The European University Continuing Education Network (EUCEN) is a multidisciplinary European association for University-based continued education. It was created in May 1991 and registered in Belgium as a non-governmental, non-profit organization.

== History ==
In May 1991 the representatives of 15 European universities met in the University of Bristol (UK) to discuss the theme "Towards a European Universities Continuing Education Network". The represented universities were: Aalborg (DK), Aarhus (DK), Bordeaux (FR), Bristol (UK), Cambridge (UK), Exeter (UK), Galway (IE), Granada (ES), Hannover (DE), Leiden (NL), Liege (BE), Porto (PT), Oxford (UK), Pavia (IT) and Valladolid (ES). The participants at this initial meeting were invited to become the initial Full Members of eucen. The group decided that the main activities of eucen would be the exchange of information on strategies, regulations and techniques, establishing objectives and drawing up plans to meet them, enhancing international contacts, working towards setting standards of quality, agreeing routes to credit transfer and aiming at internationally recognised qualifications through Continuing Education. It was also agreed that an important role for eucen would be to inform policy makers and encourage them to decide on and set goals for Continuing Education development for the year 2000.
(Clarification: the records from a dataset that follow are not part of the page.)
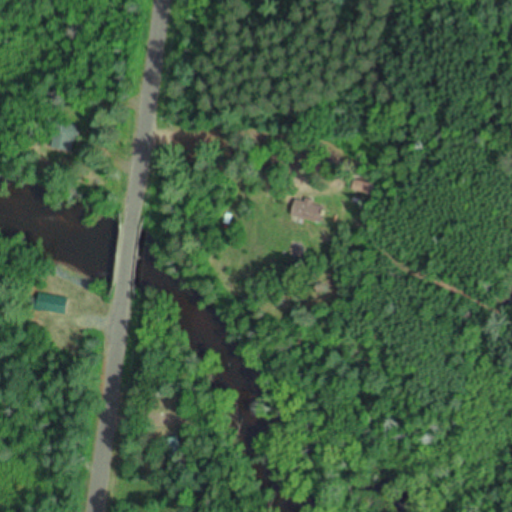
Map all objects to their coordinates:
building: (65, 139)
building: (362, 186)
building: (308, 213)
road: (127, 256)
building: (54, 306)
river: (204, 307)
building: (176, 427)
building: (170, 446)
New members were accepted for first time in eucen's history at the General Assembly in Barcelona in May 1993. From that date, the number of partners and countries involved progressively increased. eucen decided to have two conferences per year and started developing important European projects (for example, TheNUCE).
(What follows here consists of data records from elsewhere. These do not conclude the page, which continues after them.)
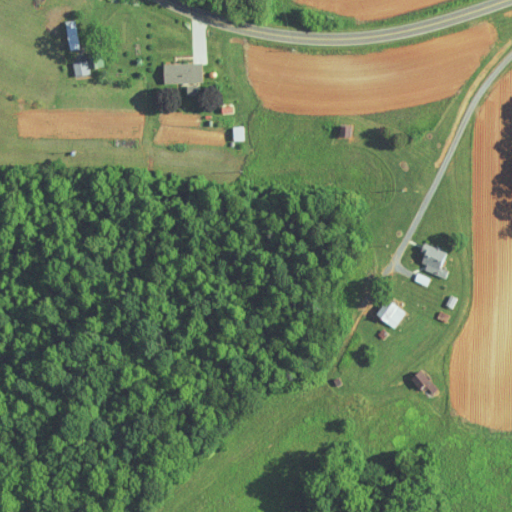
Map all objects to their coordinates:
building: (63, 28)
road: (336, 38)
building: (72, 62)
building: (175, 67)
building: (229, 127)
road: (432, 187)
building: (425, 253)
building: (382, 307)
In May 2000, the Association made a radical change in its organization, appointing professional staff and establishing the eucen's Secretariat in Barcelona (ES). In the following years, eucen evolved from being a volunteering network into becoming a wide European multidisciplinary network trying to bring consistency to the concept of University Lifelong Learning.

2004's Professions, Competence And Informal Learning wrote that as an organization eucen was "especially prolific in publication terms" and that their conference papers were particularly useful as review on European issues of continuing education, concluding that eucen had "opened up the European professional development research community to news of the rapid changes in the field arising from the deep-seated political, social, economic and educational transformations of these former Communist countries in the past 15 years." By 2009, eucen had representative organizations and universities from around 40 countries.

In 2020, eucen initiated UniLab, a project co-funded by the Erasmus+ Programme under KA2 – Capacity Building in Higher Education aimed at updating study programmes in Russia, Belorussia and Azerbaijan by incorporating modern competencies and skills, expanding international cooperation between universities and business and improving the international career centres in the Higher Education Institutions (HEIs) of these countries.